Perekrutan Swasta AS Turun Tajam, ADP: Hanya Bertambah 44.000 pada Juli
Poin Penting
|
NEW JERSEY, investortrust.id – Perekrutan tenaga kerja Amerika Serikat di sektor swasta melambat signifikan pada Juli 2026. Perusahaan pengolah data penggajian ADP (Automatic Data Processing), Rabu (5/8/2026), melaporkan, jumlah pekerja baru hanya bertambah 44.000 orang, jauh di bawah ekspektasi pasar yang memperkirakan kenaikan 75.000 pekerja.
Baca Juga
Payroll AS Lampaui Ekspektasi, tapi Sinyal Pelemahan Ekonomi Mulai Membayangi
Angka perekrutan tenaga kerja swasta Juli itu juga lebih rendah dibandingkan revisi data Juni yang menunjukkan penambahan 95.000 pekerja. Dengan demikian, laju penciptaan lapangan kerja swasta menunjukkan perlambatan yang cukup tajam.
Pertumbuhan lapangan kerja sepenuhnya ditopang sektor jasa yang menambah 47.000 pekerja, sementara sektor penghasil barang justru kehilangan sekitar 3.000 pekerjaan.
Sektor pendidikan dan layanan kesehatan kembali menjadi penyumbang terbesar dengan tambahan 36.000 pekerjaan. Aktivitas keuangan menyumbang 10.000 pekerjaan baru, jasa profesional dan bisnis bertambah 9.000, sedangkan kategori jasa lainnya naik 6.000 pekerja.
Sebaliknya, sektor perdagangan, transportasi, dan utilitas kehilangan 8.000 pekerjaan, sementara sektor sumber daya alam dan pertambangan berkurang 6.000 pekerja. Industri manufaktur hanya menambah 2.000 pekerjaan dan konstruksi bertambah tipis 1.000 pekerja.

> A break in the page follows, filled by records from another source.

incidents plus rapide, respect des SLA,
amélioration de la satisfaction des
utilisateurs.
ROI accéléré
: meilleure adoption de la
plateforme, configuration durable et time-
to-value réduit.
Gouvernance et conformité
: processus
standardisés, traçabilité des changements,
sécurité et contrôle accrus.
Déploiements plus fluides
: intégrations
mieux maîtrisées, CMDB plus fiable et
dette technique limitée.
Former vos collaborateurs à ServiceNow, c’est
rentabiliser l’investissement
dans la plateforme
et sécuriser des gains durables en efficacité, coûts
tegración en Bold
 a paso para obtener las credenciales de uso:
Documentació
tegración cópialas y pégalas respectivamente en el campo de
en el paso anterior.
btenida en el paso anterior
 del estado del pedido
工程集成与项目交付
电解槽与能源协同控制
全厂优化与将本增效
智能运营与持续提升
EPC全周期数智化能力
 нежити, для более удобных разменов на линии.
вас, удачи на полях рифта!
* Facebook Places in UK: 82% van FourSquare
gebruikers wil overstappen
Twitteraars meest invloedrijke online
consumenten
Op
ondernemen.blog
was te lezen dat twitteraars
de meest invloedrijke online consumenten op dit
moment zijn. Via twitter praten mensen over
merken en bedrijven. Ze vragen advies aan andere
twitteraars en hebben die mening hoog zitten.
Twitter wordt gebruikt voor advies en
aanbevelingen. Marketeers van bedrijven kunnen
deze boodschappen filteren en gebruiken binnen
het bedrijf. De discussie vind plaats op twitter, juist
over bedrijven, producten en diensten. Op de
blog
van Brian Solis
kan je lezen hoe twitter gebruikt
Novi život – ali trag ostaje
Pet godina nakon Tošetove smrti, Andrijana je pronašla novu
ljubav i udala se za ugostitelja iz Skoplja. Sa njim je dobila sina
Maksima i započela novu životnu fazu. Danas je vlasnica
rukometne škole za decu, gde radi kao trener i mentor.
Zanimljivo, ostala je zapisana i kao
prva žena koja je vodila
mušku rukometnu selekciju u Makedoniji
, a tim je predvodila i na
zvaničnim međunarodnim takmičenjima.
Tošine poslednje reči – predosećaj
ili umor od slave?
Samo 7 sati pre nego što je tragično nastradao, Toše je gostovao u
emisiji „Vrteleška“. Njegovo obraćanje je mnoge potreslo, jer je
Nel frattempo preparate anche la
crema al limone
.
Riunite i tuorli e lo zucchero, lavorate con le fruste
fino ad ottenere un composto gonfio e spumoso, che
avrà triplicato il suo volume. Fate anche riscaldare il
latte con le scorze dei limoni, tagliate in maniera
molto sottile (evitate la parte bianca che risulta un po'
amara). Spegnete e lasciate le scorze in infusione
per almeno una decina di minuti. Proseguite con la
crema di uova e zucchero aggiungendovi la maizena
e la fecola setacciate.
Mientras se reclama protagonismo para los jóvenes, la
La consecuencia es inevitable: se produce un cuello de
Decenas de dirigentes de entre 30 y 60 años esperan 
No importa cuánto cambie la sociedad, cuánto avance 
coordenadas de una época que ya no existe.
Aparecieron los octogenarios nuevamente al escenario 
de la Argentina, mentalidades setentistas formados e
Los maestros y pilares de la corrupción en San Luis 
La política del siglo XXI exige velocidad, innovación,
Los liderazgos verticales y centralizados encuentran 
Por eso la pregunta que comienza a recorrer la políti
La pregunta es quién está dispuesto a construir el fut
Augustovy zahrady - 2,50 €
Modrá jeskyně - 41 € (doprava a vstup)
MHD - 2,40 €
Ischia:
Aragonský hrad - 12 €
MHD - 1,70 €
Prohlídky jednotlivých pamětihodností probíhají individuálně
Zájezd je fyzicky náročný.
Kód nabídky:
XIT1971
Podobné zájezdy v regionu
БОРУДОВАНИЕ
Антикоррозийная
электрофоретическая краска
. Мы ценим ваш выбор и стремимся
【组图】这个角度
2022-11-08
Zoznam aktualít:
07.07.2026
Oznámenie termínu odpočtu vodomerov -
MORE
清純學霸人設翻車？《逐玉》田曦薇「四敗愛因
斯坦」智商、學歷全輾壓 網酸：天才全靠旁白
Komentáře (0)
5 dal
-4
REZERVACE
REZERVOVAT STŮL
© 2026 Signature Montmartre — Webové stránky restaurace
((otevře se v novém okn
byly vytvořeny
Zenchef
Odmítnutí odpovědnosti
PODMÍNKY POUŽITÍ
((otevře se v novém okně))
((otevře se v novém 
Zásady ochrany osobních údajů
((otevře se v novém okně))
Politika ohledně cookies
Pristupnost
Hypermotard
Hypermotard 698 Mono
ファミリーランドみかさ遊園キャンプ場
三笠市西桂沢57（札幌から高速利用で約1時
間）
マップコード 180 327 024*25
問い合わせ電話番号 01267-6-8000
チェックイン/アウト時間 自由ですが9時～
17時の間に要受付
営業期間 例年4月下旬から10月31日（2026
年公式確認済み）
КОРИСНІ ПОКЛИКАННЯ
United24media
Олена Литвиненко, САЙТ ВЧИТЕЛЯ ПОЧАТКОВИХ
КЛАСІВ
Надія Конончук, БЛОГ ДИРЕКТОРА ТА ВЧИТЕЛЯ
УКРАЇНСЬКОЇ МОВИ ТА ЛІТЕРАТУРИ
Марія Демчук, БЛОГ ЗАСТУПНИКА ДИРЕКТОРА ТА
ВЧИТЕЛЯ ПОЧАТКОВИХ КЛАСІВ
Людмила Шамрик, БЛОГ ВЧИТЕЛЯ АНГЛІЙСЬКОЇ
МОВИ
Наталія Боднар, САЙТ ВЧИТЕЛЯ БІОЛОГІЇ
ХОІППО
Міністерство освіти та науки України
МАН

Berdasarkan ukuran perusahaan, usaha kecil dengan jumlah pekerja di bawah 50 orang menjadi penyumbang terbesar dengan tambahan 23.000 pekerjaan baru.
Di sisi upah, pekerja yang tetap berada di perusahaan lama memperoleh kenaikan gaji rata-rata 4,4% secara tahunan. Sementara itu, pekerja yang berpindah kerja menikmati kenaikan upah sebesar 7%, tertinggi sejak Agustus 2025.
Kepala Ekonom ADP, Nela Richardson, mengatakan pertumbuhan upah bagi pekerja yang berganti pekerjaan mencerminkan masih adanya keterbatasan pasokan tenaga kerja di sejumlah sektor.
"Para pekerja yang berpindah kerja sangat sensitif terhadap kondisi ekonomi saat ini. Pertumbuhan upah mereka menunjukkan masih terdapat kekurangan tenaga kerja di beberapa bagian pasar," ujar Richardson, dilansir CNBC.
Menurut Richardson, pola perekrutan perusahaan juga mulai berubah seiring dunia usaha menyesuaikan diri terhadap perubahan kondisi makroekonomi.
Laporan Juli menjadi pertumbuhan lapangan kerja terendah sejak Januari, meski secara keseluruhan pasar tenaga kerja AS dinilai lebih stabil dibandingkan sepanjang 2025.
Baca Juga
Pejabat The Fed Dorong Kenaikan Suku Bunga ‘Moderat’, Lorie Logan: Inflasi Belum Terkendali
Data ADP juga dirilis hanya dua hari sebelum pemerintah AS melalui Bureau of Labor Statistics (BLS) mengumumkan laporan resmi nonfarm payrolls. Ekonom memperkirakan laporan tersebut akan menunjukkan penambahan sekitar 83.000 pekerjaan dengan tingkat pengangguran tetap di level 4,2%.
Pelaku pasar kini akan mencermati apakah pelemahan data ADP akan tercermin dalam laporan resmi pemerintah yang sering dijadikan acuan utama oleh Federal Reserve dalam menentukan arah kebijakan suku bunga.